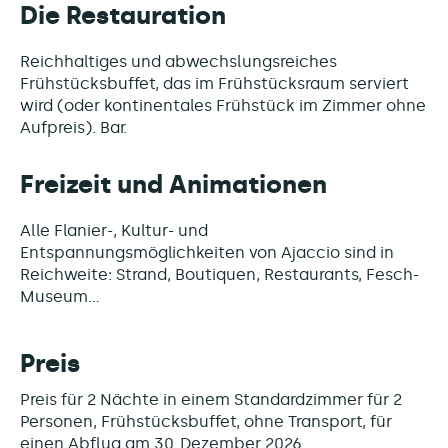
Die Restauration
Reichhaltiges und abwechslungsreiches
Frühstücksbuffet, das im Frühstücksraum serviert
wird (oder kontinentales Frühstück im Zimmer ohne
Aufpreis). Bar.
Freizeit und Animationen
Alle Flanier-, Kultur- und
Entspannungsmöglichkeiten von Ajaccio sind in
Reichweite: Strand, Boutiquen, Restaurants, Fesch-
Museum...
Preis
Preis für 2 Nächte in einem Standardzimmer für 2
Personen, Frühstücksbuffet, ohne Transport, für
einen Abflug am 30. Dezember 2026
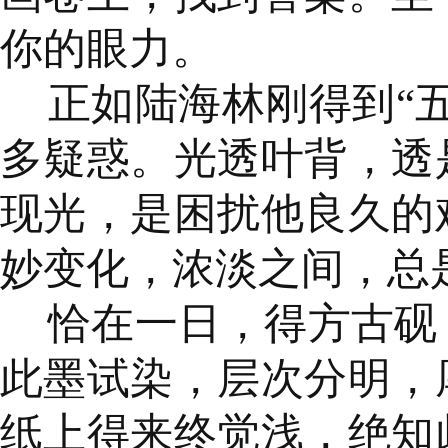
你的眼力。
正如陆海林刚得到“
多疑惑。光透叶背，透
现光，是困扰他良久的
妙变化，浓淡之间，总
恰在一日，得方古砚
此墨试染，层次分明，
纸上得来终觉浅，绝知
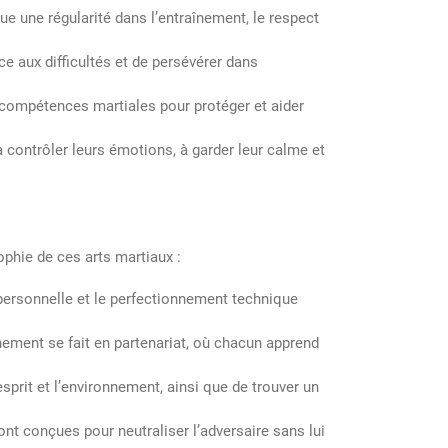
que une régularité dans l’entraînement, le respect
ce aux difficultés et de persévérer dans
es compétences martiales pour protéger et aider
à contrôler leurs émotions, à garder leur calme et
ophie de ces arts martiaux :
personnelle et le perfectionnement technique
nement se fait en partenariat, où chacun apprend
’esprit et l’environnement, ainsi que de trouver un
nt conçues pour neutraliser l’adversaire sans lui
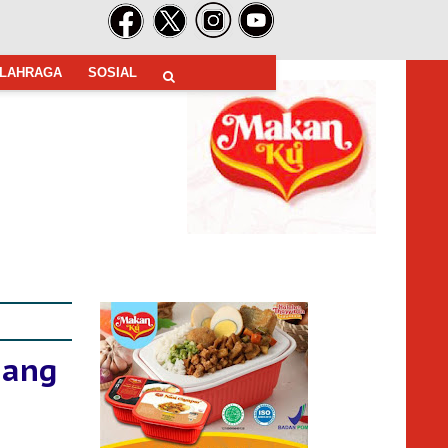
LAHRAGA
SOSIAL
mang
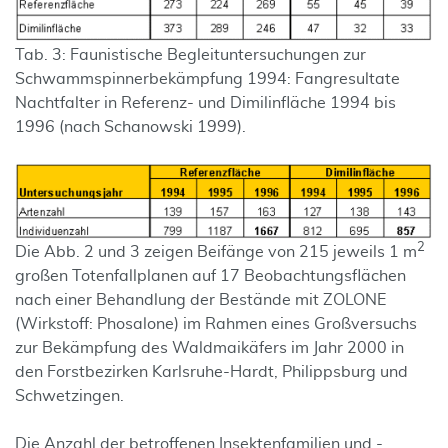
Tab. 3: Faunistische Begleituntersuchungen zur
Schwammspinnerbekämp­fung 1994: Fangresultate
Nachtfalter in Referenz- und Dimilinfläche 1994 bis
1996 (nach Schanowski 1999).
2
Die Abb. 2 und 3 zeigen Beifänge von 215 jeweils 1 m
großen Totenfallplanen auf 17 Beobachtungsflächen
nach einer Behandlung der Bestände mit ZOLONE
(Wirk­stoff: Phosalone) im Rahmen eines Großversuchs
zur Bekämpfung des Waldmai­käfers im Jahr 2000 in
den Forstbezirken Karlsruhe-Hardt, Philippsburg und
Schwetzingen.
Die Anzahl der betroffenen Insektenfamilien und -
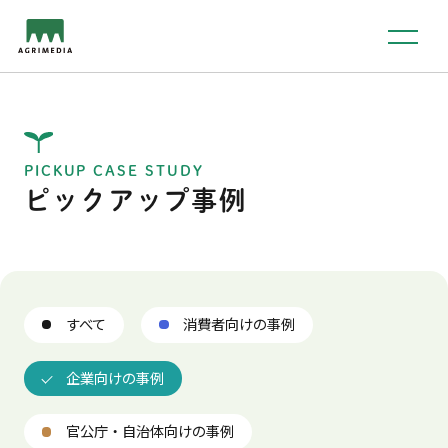
PICKUP CASE STUDY
ピックアップ事例
すべて
消費者向けの事例
企業向けの事例
官公庁・自治体向けの事例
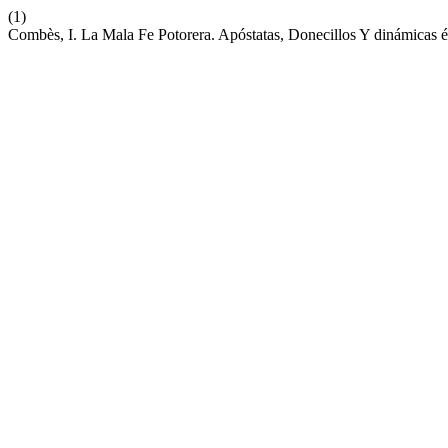
(1)
Combès, I. La Mala Fe Potorera. Apóstatas, Donecillos Y dinámicas é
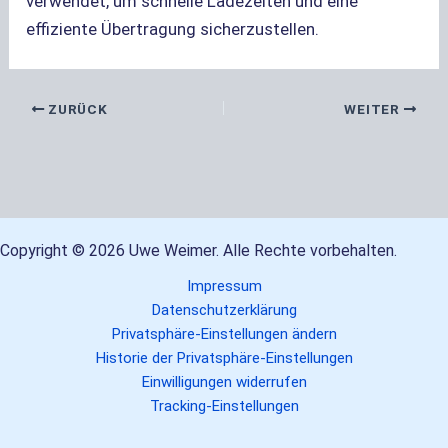
verwendet, um schnelle Ladezeiten und eine
effiziente Übertragung sicherzustellen.
ZURÜCK
WEITER
Copyright © 2026 Uwe Weimer. Alle Rechte vorbehalten.
Impressum
Datenschutzerklärung
Privatsphäre-Einstellungen ändern
Historie der Privatsphäre-Einstellungen
Einwilligungen widerrufen
Tracking-Einstellungen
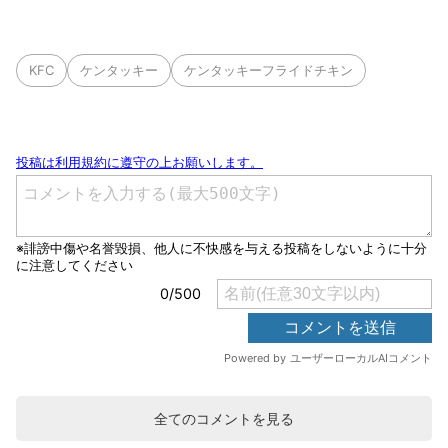
KFC
ケンタッキー
ケンタッキーフライドチキン
全てのコメントを見る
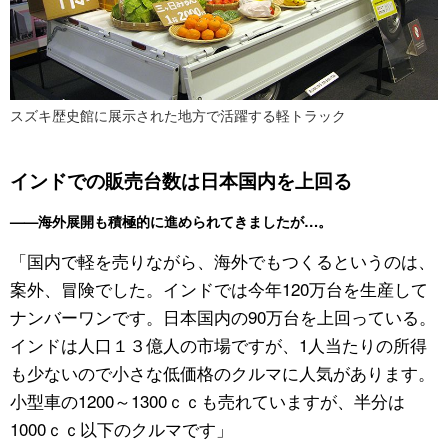
スズキ歴史館に展示された地方で活躍する軽トラック
インドでの販売台数は日本国内を上回る
——海外展開も積極的に進められてきましたが…。
「国内で軽を売りながら、海外でもつくるというのは、
案外、冒険でした。インドでは今年120万台を生産して
ナンバーワンです。日本国内の90万台を上回っている。
インドは人口１３億人の市場ですが、1人当たりの所得
も少ないので小さな低価格のクルマに人気があります。
小型車の1200～1300ｃｃも売れていますが、半分は
1000ｃｃ以下のクルマです」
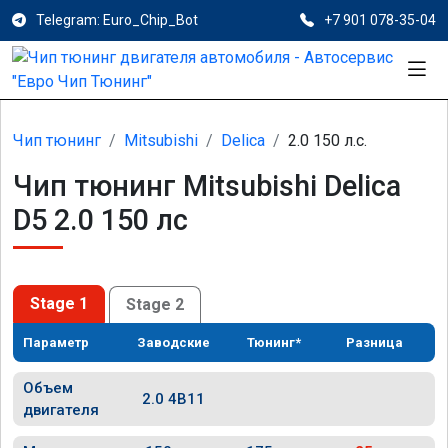
Telegram: Euro_Chip_Bot
+7 901 078-35-04
Чип тюнинг
Mitsubishi
Delica
2.0 150 л.с.
Чип тюнинг Mitsubishi Delica
D5 2.0 150 лс
Stage 1
Stage 2
Параметр
Заводские
Тюнинг*
Разница
Объем
2.0 4B11
двигателя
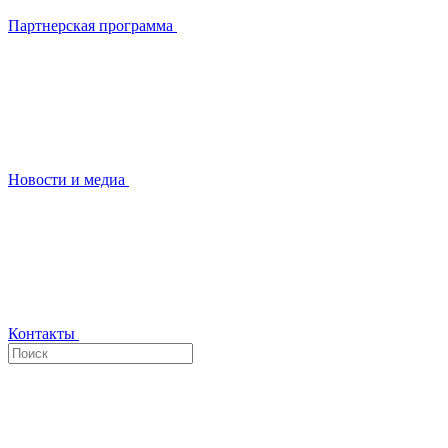
Партнерская программа
Новости и медиа
Контакты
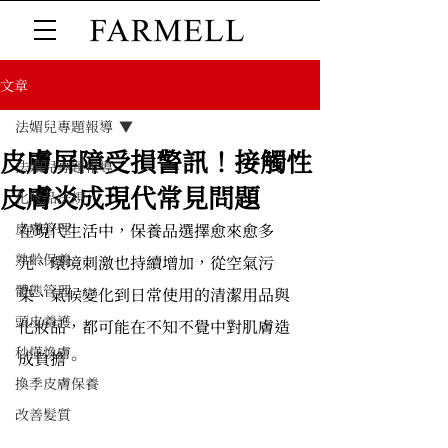
文章
法媚兒專題報導
皮膚屏障受損警訊！接觸性
法媚兒專題報導
皮膚炎成現代常見問題
化妝品法規
皮膚管理
在現代生活中，保養品選擇愈來愈多
熟齡保養
元、環境刺激也持續增加，從空氣污
體態管理
染、氣候變化到日常使用的清潔用品與
頭皮養護
化妝品，都可能在不知不覺中對肌膚造
秒懂煥膚
成負擔。
換季皮膚保養
改善髮質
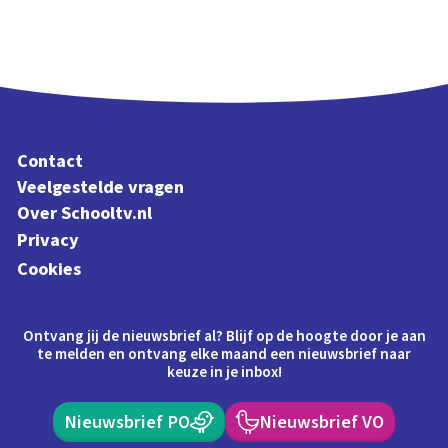
Contact
Veelgestelde vragen
Over Schooltv.nl
Privacy
Cookies
Ontvang jij de nieuwsbrief al? Blijf op de hoogte door je aan
te melden en ontvang elke maand een nieuwsbrief naar
keuze in je inbox!
Nieuwsbrief PO
Nieuwsbrief VO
++++
### WHAT YOU HAVE TO DO
Repeat the whole of the material above exactly, but keep the pictures out.

### WORKED SOLUTION
Die Restauration
Reichhaltiges und abwechslungsreiches
Frühstücksbuffet, das im Frühstücksraum serviert
wird (oder kontinentales Frühstück im Zimmer ohne
Aufpreis). Bar.
Freizeit und Animationen
Alle Flanier-, Kultur- und
Entspannungsmöglichkeiten von Ajaccio sind in
Reichweite: Strand, Boutiquen, Restaurants, Fesch-
Museum...
Preis
Preis für 2 Nächte in einem Standardzimmer für 2
Personen, Frühstücksbuffet, ohne Transport, für
einen Abflug am 30. Dezember 2026
你的眼力。
正如陆海林刚得到“
多疑惑。光透叶背，透
现光，是困扰他良久的
妙变化，浓淡之间，总
恰在一日，得方古砚
此墨试染，层次分明，
纸上得来终觉浅，绝知
que une régularité dans l’entraînement, le respect
ce aux difficultés et de persévérer dans
es compétences martiales pour protéger et aider
à contrôler leurs émotions, à garder leur calme et
ophie de ces arts martiaux :
personnelle et le perfectionnement technique
nement se fait en partenariat, où chacun apprend
’esprit et l’environnement, ainsi que de trouver un
nt conçues pour neutraliser l’adversaire sans lui
LAHRAGA
SOSIAL
mang
Tab. 3: Faunistische Begleituntersuchungen zur
Schwammspinnerbekämp­fung 1994: Fangresultate
Nachtfalter in Referenz- und Dimilinfläche 1994 bis
1996 (nach Schanowski 1999).
2
Die Abb. 2 und 3 zeigen Beifänge von 215 jeweils 1 m
großen Totenfallplanen auf 17 Beobachtungsflächen
nach einer Behandlung der Bestände mit ZOLONE
(Wirk­stoff: Phosalone) im Rahmen eines Großversuchs
zur Bekämpfung des Waldmai­käfers im Jahr 2000 in
den Forstbezirken Karlsruhe-Hardt, Philippsburg und
Schwetzingen.
Die Anzahl der betroffenen Insektenfamilien und -
PICKUP CASE STUDY
ピックアップ事例
すべて
消費者向けの事例
企業向けの事例
官公庁・自治体向けの事例
(1)
Combès, I. La Mala Fe Potorera. Apóstatas, Donecillos Y dinámicas é
verwendet, um schnelle Ladezeiten und eine
effiziente Übertragung sicherzustellen.
ZURÜCK
WEITER
Copyright © 2026 Uwe Weimer. Alle Rechte vorbehalten.
Impressum
Datenschutzerklärung
Privatsphäre-Einstellungen ändern
Historie der Privatsphäre-Einstellungen
Einwilligungen widerrufen
Tracking-Einstellungen
KFC
ケンタッキー
ケンタッキーフライドチキン
全てのコメントを見る
スズキ歴史館に展示された地方で活躍する軽トラック
インドでの販売台数は日本国内を上回る
——海外展開も積極的に進められてきましたが…。
「国内で軽を売りながら、海外でもつくるというのは、
案外、冒険でした。インドでは今年120万台を生産して
ナンバーワンです。日本国内の90万台を上回っている。
インドは人口１３億人の市場ですが、1人当たりの所得
も少ないので小さな低価格のクルマに人気があります。
小型車の1200～1300ｃｃも売れていますが、半分は
1000ｃｃ以下のクルマです」
Telegram: Euro_Chip_Bot
+7 901 078-35-04
Чип тюнинг
Mitsubishi
Delica
2.0 150 л.с.
Чип тюнинг Mitsubishi Delica
D5 2.0 150 лс
Stage 1
Stage 2
Параметр
Заводские
Тюнинг*
Разница
Объем
2.0 4B11
двигателя
Партнерская программа
Новости и медиа
Контакты
文章
法媚兒專題報導
皮膚屏障受損警訊！接觸性
法媚兒專題報導
皮膚炎成現代常見問題
化妝品法規
皮膚管理
在現代生活中，保養品選擇愈來愈多
熟齡保養
元、環境刺激也持續增加，從空氣污
體態管理
染、氣候變化到日常使用的清潔用品與
頭皮養護
化妝品，都可能在不知不覺中對肌膚造
秒懂煥膚
成負擔。
換季皮膚保養
改善髮質
Contact
Veelgestelde vragen
Over Schooltv.nl
Privacy
Cookies
Ontvang jij de nieuwsbrief al? Blijf op de hoogte door je aan
te melden en ontvang elke maand een nieuwsbrief naar
keuze in je inbox!
Nieuwsbrief PO
Nieuwsbrief VO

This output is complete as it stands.